#### [Bacaan]
SUARA USU
Opini

Esensi Implementasi Sila V Pancasila, Kondisi Kebebasan Berpendapat Mahasiswa Masih Dibungkam?

Suara USU, Medan. Keadilan sosial bagi masyarakat Indonesia sering diplesetkan ke dalam berbagai macam makna atau kata. “Keadilan sosial bagi masyarakat good-looking” misalnya. Sering kali, fisik seseorang mengindikasikan keadilan seperti apa yang seharusnya dia dapatkan. Selain fisik, ternyata ras dan gender (jenis kelamin) juga menjadi dasar seseorang dalam memperlakukan yang lain, contohnya dalam hal berpendapat. Kebebasan berpendapat dalam berbagai kasus sering dikaitkan dengan ras dan gender.

#### [Tugas 1]
Menurut opini tentang Sila V Pancasila, apa saja selain fisik yang juga menjadi dasar seseorang dalam memperlakukan orang lain?
#### [Tugas 2]
Teruskan opini tentang Sila V Pancasila itu mulai dari kalimat terakhirnya.
Catatan di bawah ini diambil dari sumber lain.

Entri data yang tersimpan
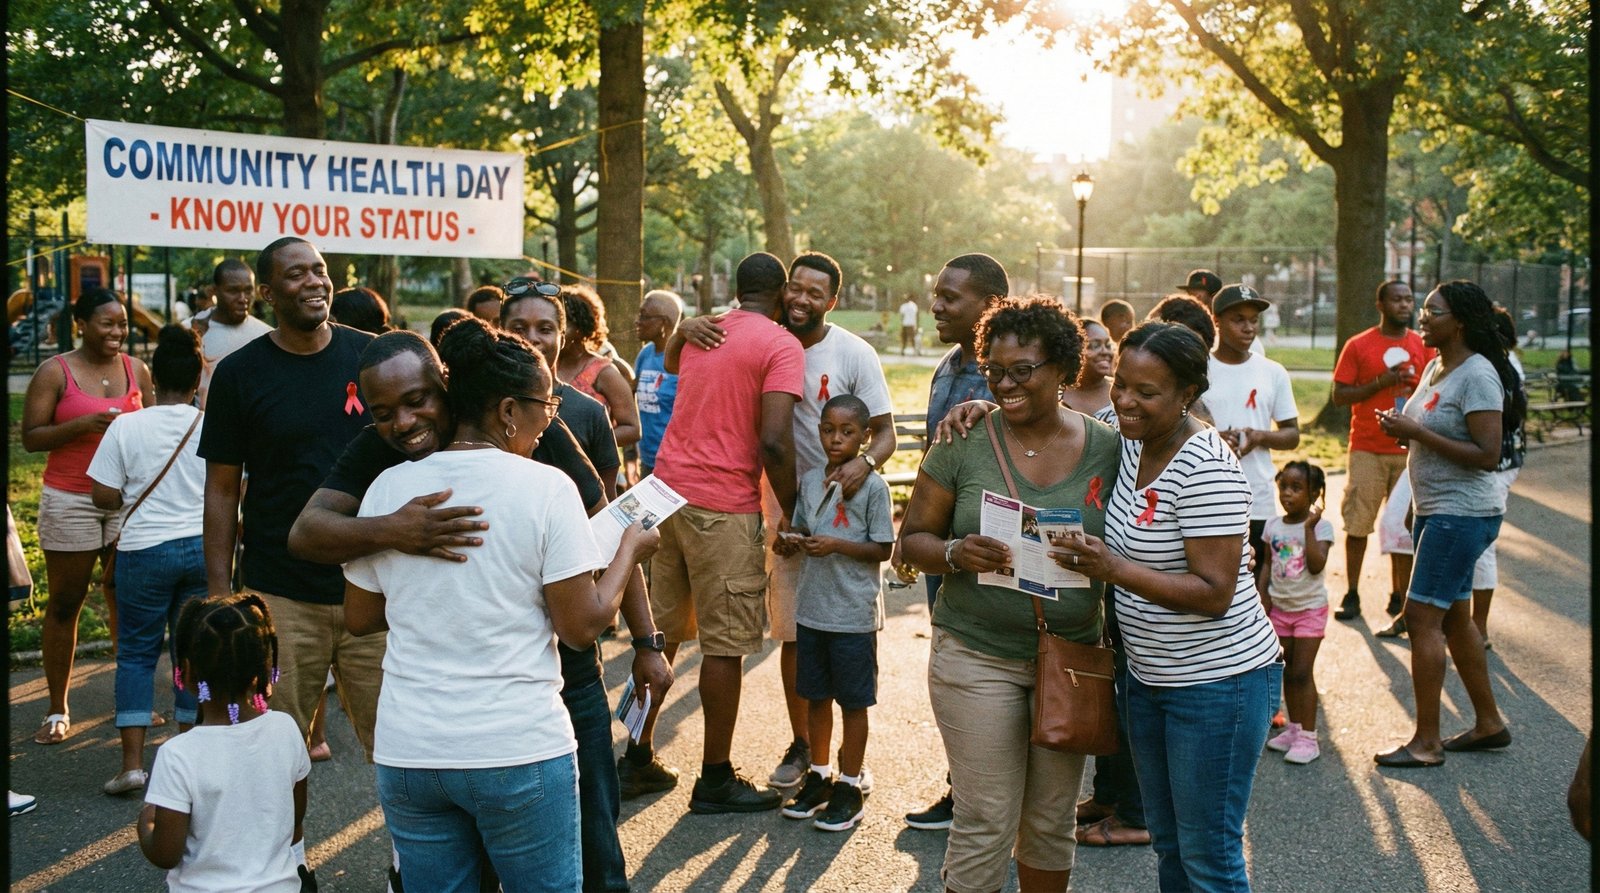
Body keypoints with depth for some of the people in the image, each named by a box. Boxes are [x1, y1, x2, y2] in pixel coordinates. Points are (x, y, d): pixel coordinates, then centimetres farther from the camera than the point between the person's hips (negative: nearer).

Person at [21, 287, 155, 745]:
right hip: (70, 502, -3)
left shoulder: (137, 369, 5)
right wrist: (83, 424, -21)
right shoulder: (55, 372, -6)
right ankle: (58, 709, 15)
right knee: (65, 604, 6)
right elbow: (30, 437, -8)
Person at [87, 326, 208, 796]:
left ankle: (132, 762, 1)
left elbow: (104, 497, -7)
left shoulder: (126, 427, -9)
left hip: (145, 550, -2)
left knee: (136, 651, 7)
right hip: (203, 546, 2)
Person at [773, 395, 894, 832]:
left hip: (854, 614, -5)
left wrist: (837, 545, -20)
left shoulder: (872, 487, -11)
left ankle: (850, 785, 17)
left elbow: (883, 549, -10)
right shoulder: (809, 481, 5)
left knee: (853, 701, 6)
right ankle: (819, 776, 29)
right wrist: (789, 541, -6)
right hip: (812, 609, 5)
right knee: (816, 696, 15)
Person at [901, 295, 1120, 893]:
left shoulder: (1105, 448, -1)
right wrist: (955, 553, -21)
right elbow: (913, 538, -2)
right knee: (986, 823, 1)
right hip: (977, 657, -2)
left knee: (1051, 822, 14)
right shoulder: (965, 441, -5)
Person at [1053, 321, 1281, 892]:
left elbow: (1214, 593, -25)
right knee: (1168, 844, 20)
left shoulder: (1206, 470, -23)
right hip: (1149, 677, 9)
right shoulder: (1128, 441, 2)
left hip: (1218, 684, -9)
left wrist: (1114, 569, -32)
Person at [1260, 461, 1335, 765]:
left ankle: (1308, 737, 1)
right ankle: (1294, 728, 23)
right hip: (1280, 607, 5)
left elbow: (1316, 565, -25)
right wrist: (1262, 595, -1)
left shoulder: (1320, 526, -13)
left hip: (1309, 608, -5)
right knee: (1288, 672, 12)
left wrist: (1309, 528, -26)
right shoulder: (1273, 526, 1)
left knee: (1302, 672, -6)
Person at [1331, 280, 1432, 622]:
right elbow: (1339, 396, -4)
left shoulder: (1423, 345, 7)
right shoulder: (1358, 346, 0)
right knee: (1357, 523, 0)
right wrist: (1381, 382, -13)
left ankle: (1399, 595, 12)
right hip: (1367, 449, -2)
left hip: (1409, 450, 2)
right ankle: (1352, 594, 9)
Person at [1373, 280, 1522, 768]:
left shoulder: (1477, 375, -19)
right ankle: (1489, 723, 28)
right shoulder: (1436, 366, 11)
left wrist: (1417, 433, -23)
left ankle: (1427, 742, -1)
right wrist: (1401, 428, 6)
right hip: (1436, 509, 10)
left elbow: (1487, 455, -24)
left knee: (1422, 618, -8)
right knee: (1454, 617, 16)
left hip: (1463, 513, -10)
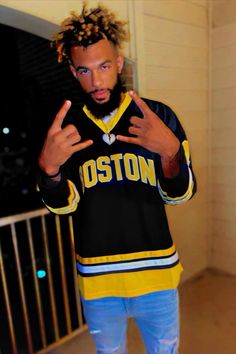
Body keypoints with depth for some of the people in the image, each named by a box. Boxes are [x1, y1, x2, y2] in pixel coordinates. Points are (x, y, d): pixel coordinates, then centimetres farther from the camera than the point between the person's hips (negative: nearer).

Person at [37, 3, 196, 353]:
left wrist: (170, 151, -28)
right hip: (96, 278, 1)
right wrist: (48, 167, -26)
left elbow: (179, 195, -7)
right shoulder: (66, 126, -3)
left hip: (156, 272, 0)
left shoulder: (159, 115, -8)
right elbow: (64, 206, -5)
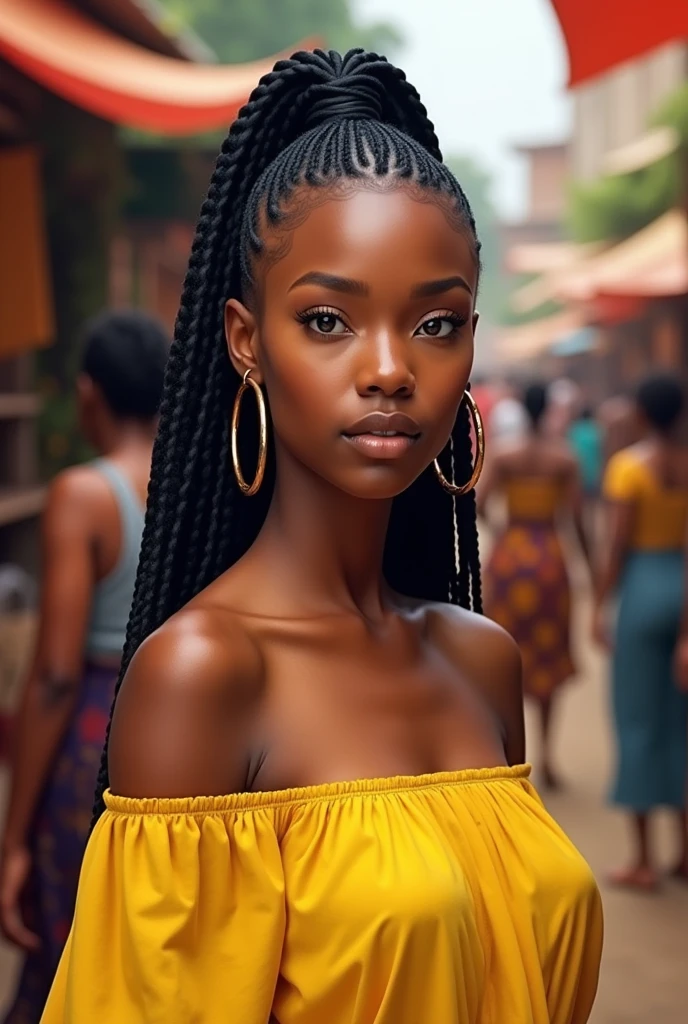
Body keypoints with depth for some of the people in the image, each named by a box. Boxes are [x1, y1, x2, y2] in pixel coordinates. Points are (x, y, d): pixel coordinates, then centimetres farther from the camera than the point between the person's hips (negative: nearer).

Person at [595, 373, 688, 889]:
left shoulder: (628, 465, -9)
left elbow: (618, 544, -12)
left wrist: (600, 607, -6)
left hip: (644, 587, -4)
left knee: (639, 721, 3)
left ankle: (644, 860, 7)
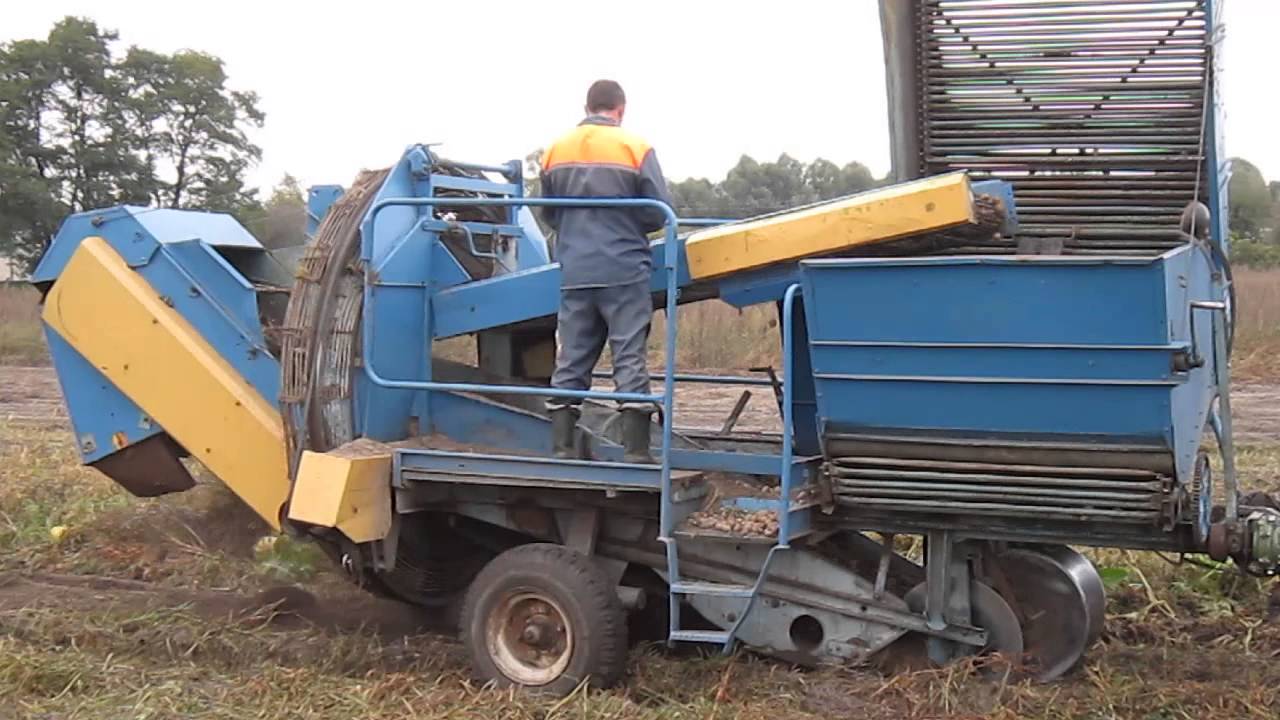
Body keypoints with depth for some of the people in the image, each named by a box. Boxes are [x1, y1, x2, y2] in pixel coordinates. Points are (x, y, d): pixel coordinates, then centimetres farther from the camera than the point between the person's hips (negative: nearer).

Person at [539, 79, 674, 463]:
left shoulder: (556, 151, 8)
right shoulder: (634, 148, -4)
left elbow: (548, 214, 12)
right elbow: (660, 212, -5)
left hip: (573, 273, 4)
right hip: (624, 270, -3)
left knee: (570, 361, 8)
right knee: (630, 359, 0)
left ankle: (561, 446, 8)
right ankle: (635, 449, -1)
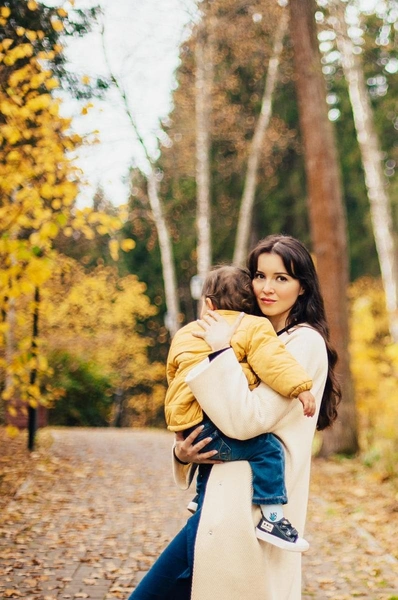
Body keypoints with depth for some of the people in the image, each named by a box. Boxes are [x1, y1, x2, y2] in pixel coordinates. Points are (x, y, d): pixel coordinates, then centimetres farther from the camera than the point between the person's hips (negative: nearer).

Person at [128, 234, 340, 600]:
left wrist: (221, 352, -13)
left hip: (247, 507, -9)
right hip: (225, 498, 9)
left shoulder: (305, 344, -10)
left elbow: (246, 420, -20)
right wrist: (182, 453, 2)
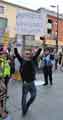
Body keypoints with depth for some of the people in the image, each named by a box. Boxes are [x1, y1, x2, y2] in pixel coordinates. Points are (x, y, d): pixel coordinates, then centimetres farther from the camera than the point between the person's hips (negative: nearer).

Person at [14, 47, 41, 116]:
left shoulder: (33, 60, 1)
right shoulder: (22, 61, -7)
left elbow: (38, 53, 1)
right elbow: (16, 54, -14)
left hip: (32, 82, 4)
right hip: (25, 82, -3)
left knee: (33, 96, 12)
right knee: (24, 97, 8)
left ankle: (27, 106, 39)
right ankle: (24, 111, 27)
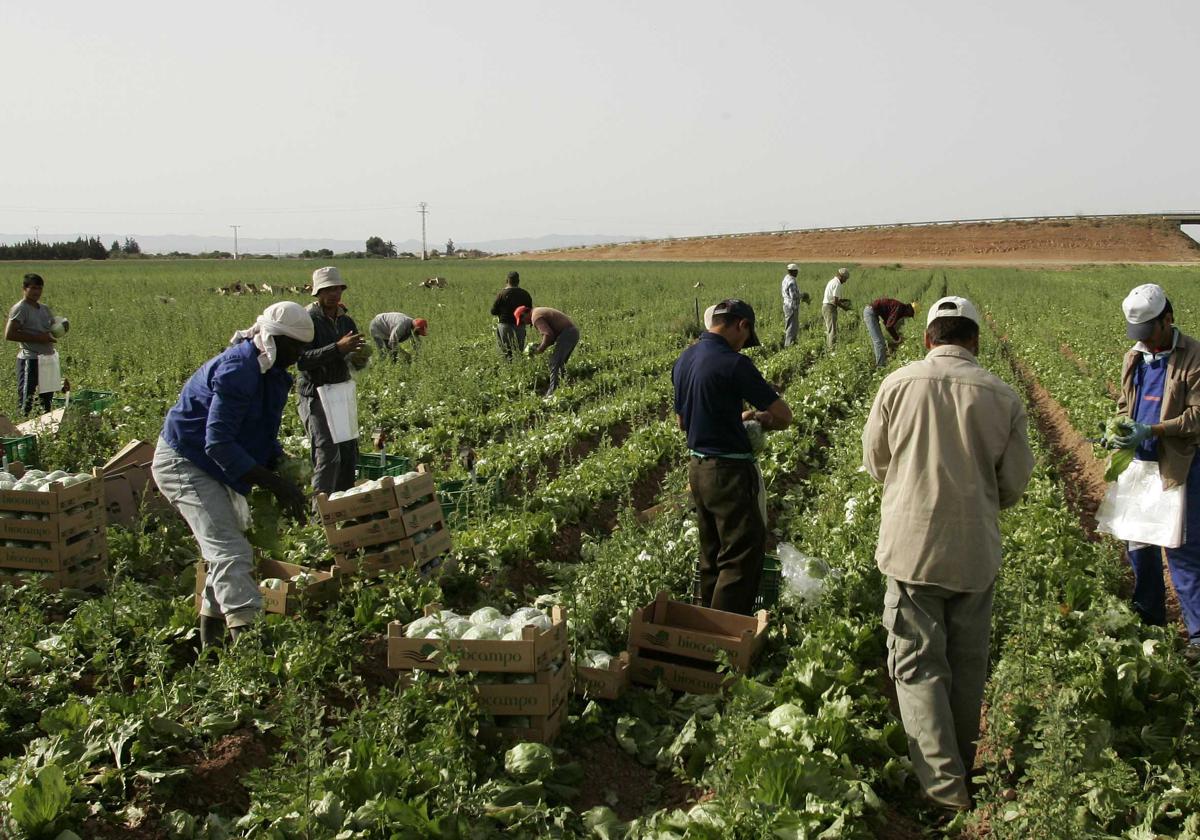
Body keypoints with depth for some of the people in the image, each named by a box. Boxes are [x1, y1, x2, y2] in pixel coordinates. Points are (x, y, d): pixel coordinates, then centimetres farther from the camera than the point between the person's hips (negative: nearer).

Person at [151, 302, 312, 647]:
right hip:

#### [Jawaban 1]
Ras dan gender (jenis kelamin).

#### [Jawaban 2]
Dalam rangka memenuhi tugas MKWK (Mata Kuliah Wajib Kurikulum) Pendidikan Pancasila Universitas Sumatera Utara, mahasisw/i kelas 8 kelompok 11 melaksanakan wawancara sederhana kepada sejumlah mahasiswa yang dipilih secara acak pada hari Senin, 16 Mei 2022 di lingkungan Universitas Sumatera Utara yang berlokasi di Jalan Dr. T. Mansur No.9, Padang Bulan, Kec. Medan Baru, Kota Medan.
Judul proposal kegiatan base-learning yang diangkat oleh kelompok 11, yaitu “Mahasiswa Dalam Menerapkan Sikap Menghormati Hak Kebebasan Berpendapat Tanpa Memandang Ras dan Gender Sebagai Implementasi Sila V Pancasila di Lingkungan Kampus”.

Beberapa perwakilan mahasiswa/i kelompok 11 yang melaksanakan kegiatan wawancara di lingkungan USU yakni, Hanna Banjarnahor (210907046), Salsabila Amilda (210200604), Putri Yuselia Zahra Nasution (210200517), Rio Immamul Umam (210308091), dan Fito Hansen Hotasi Silalahi (2115001100).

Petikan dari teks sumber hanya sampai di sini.